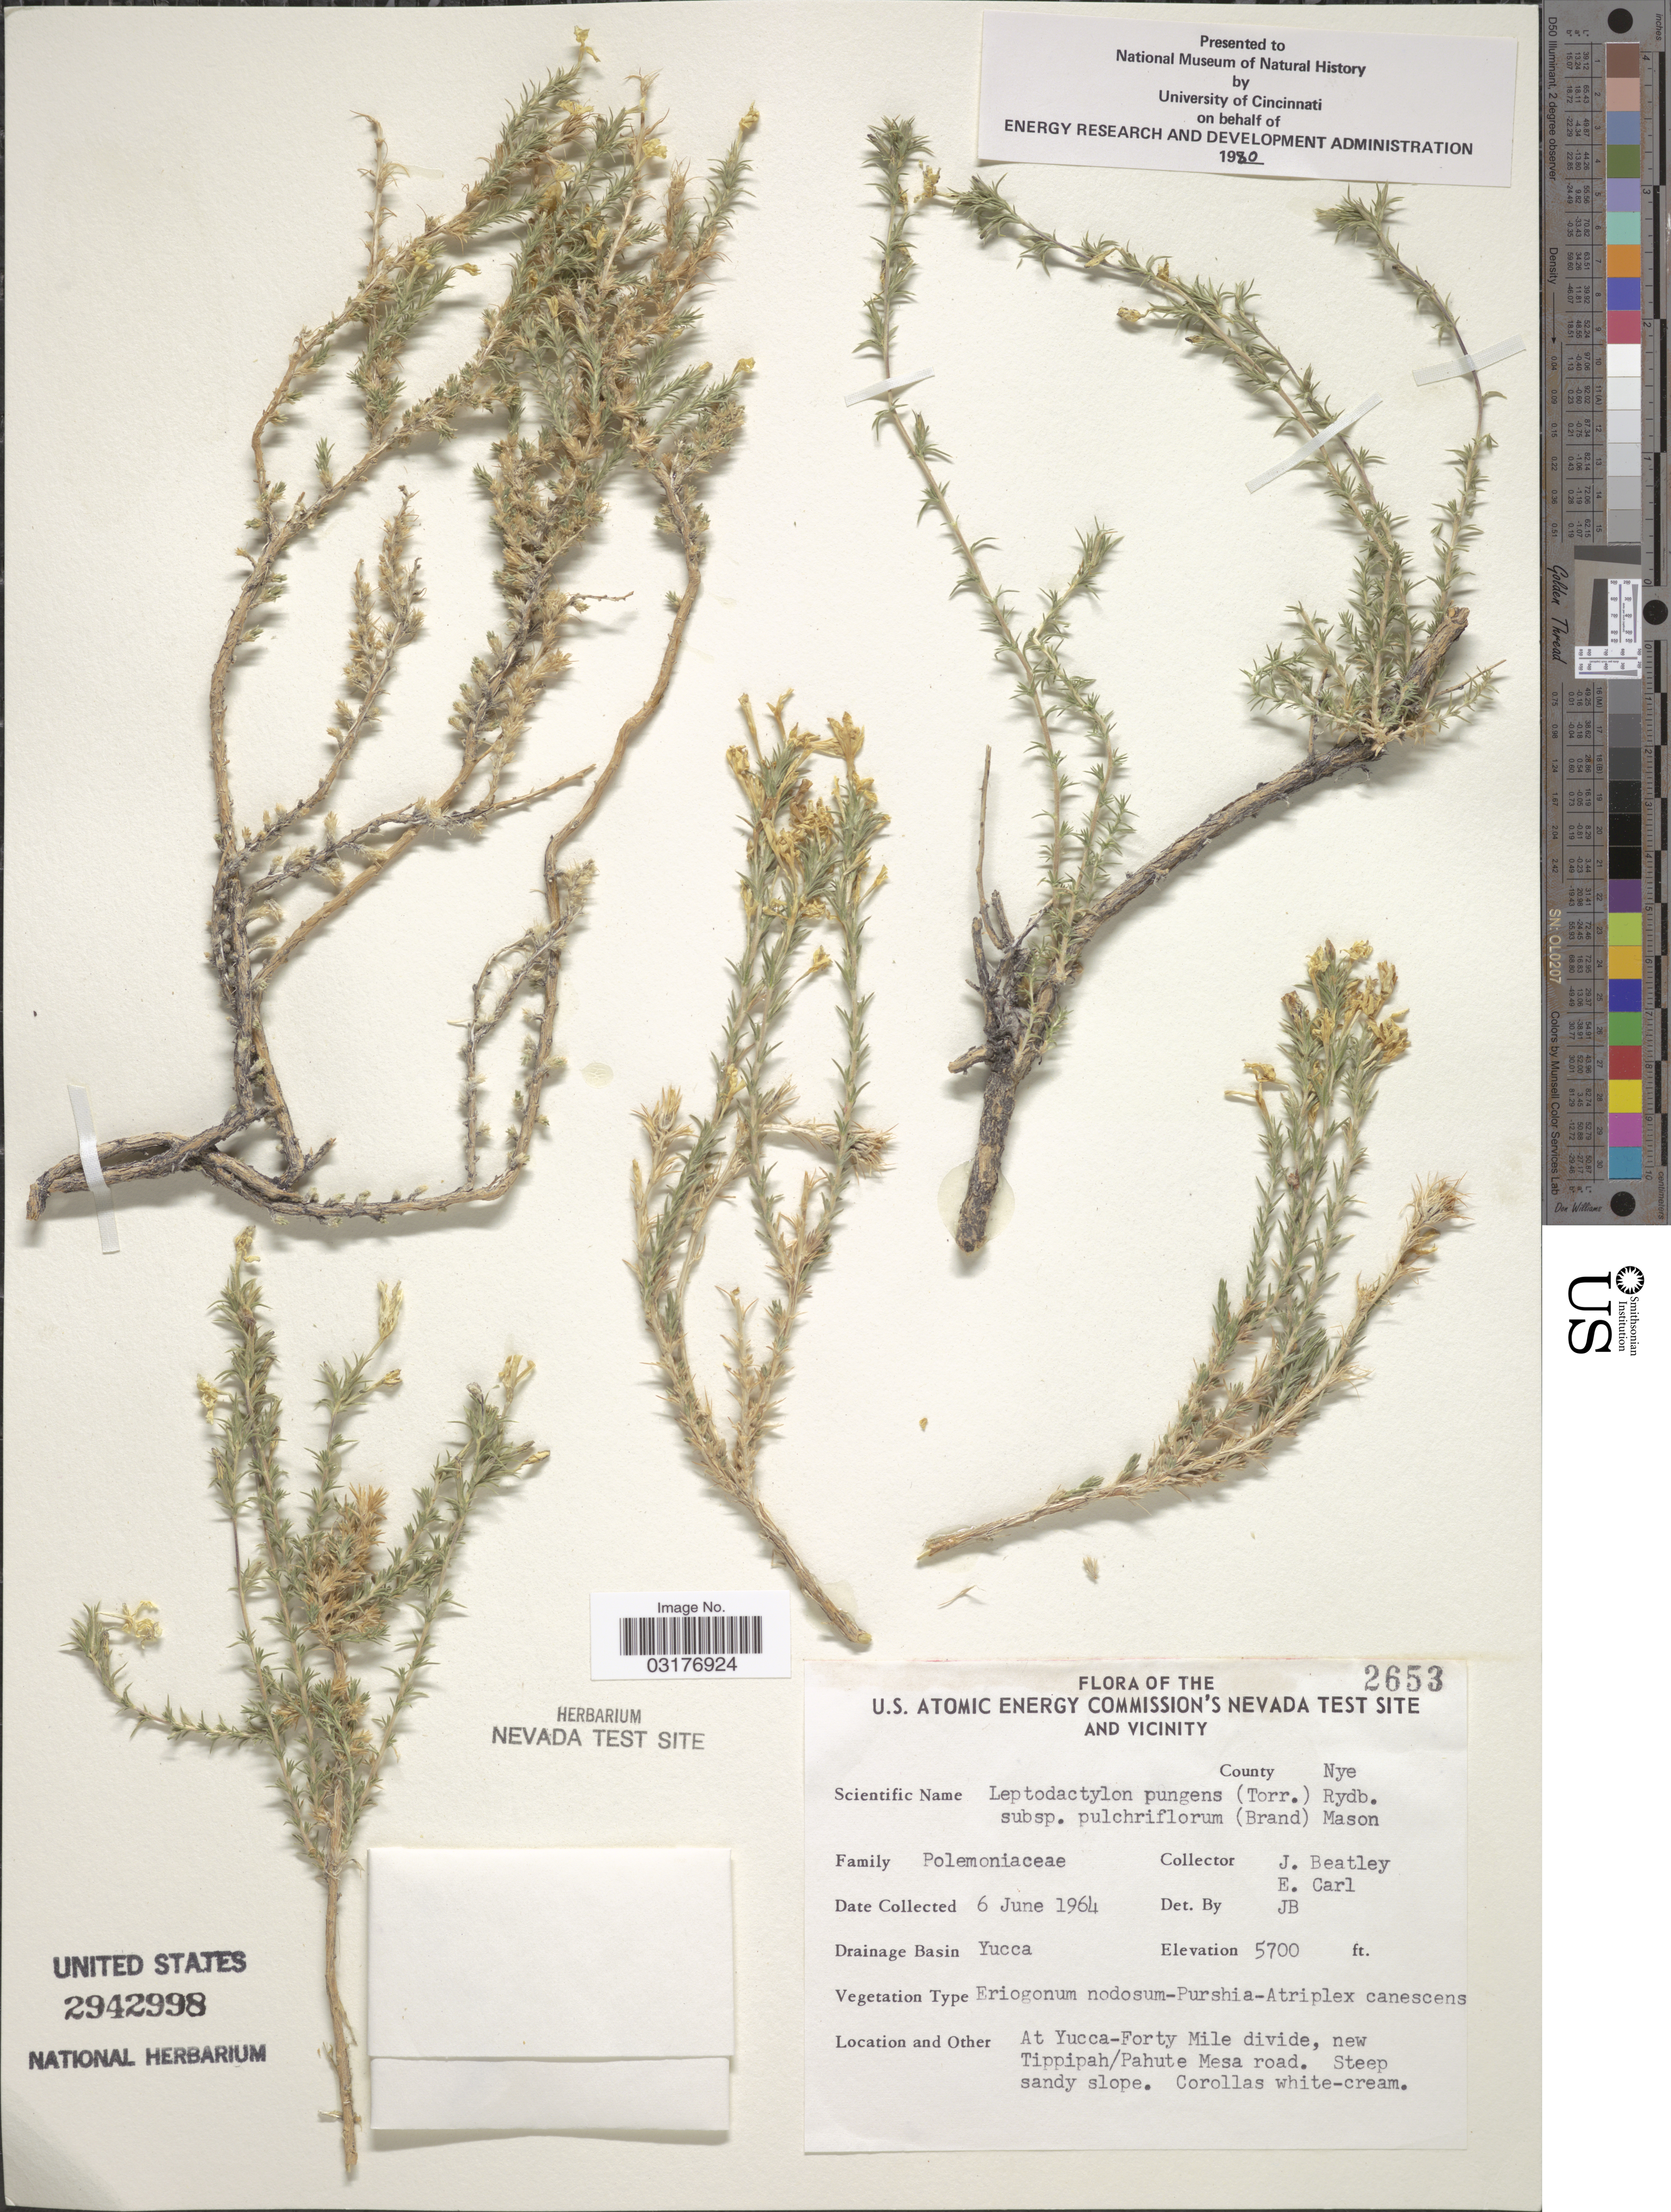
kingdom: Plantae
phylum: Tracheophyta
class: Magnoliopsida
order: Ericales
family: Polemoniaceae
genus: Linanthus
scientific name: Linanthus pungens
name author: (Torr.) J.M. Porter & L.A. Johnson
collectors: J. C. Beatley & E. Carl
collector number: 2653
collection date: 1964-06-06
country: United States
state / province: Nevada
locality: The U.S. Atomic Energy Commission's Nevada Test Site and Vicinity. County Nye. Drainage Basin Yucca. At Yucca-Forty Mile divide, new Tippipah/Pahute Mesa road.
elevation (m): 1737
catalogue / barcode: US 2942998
__________________________________________________
Reproduce all of the data above line for line, unchanged, but omit the picture.

SOLUTION TO THE PROBLEM
kingdom: Plantae
phylum: Tracheophyta
class: Magnoliopsida
order: Ericales
family: Polemoniaceae
genus: Linanthus
scientific name: Linanthus pungens
name author: (Torr.) J.M. Porter & L.A. Johnson
collectors: J. C. Beatley & E. Carl
collector number: 2653
collection date: 1964-06-06
country: United States
state / province: Nevada
locality: The U.S. Atomic Energy Commission's Nevada Test Site and Vicinity. County Nye. Drainage Basin Yucca. At Yucca-Forty Mile divide, new Tippipah/Pahute Mesa road.
elevation (m): 1737
catalogue / barcode: US 2942998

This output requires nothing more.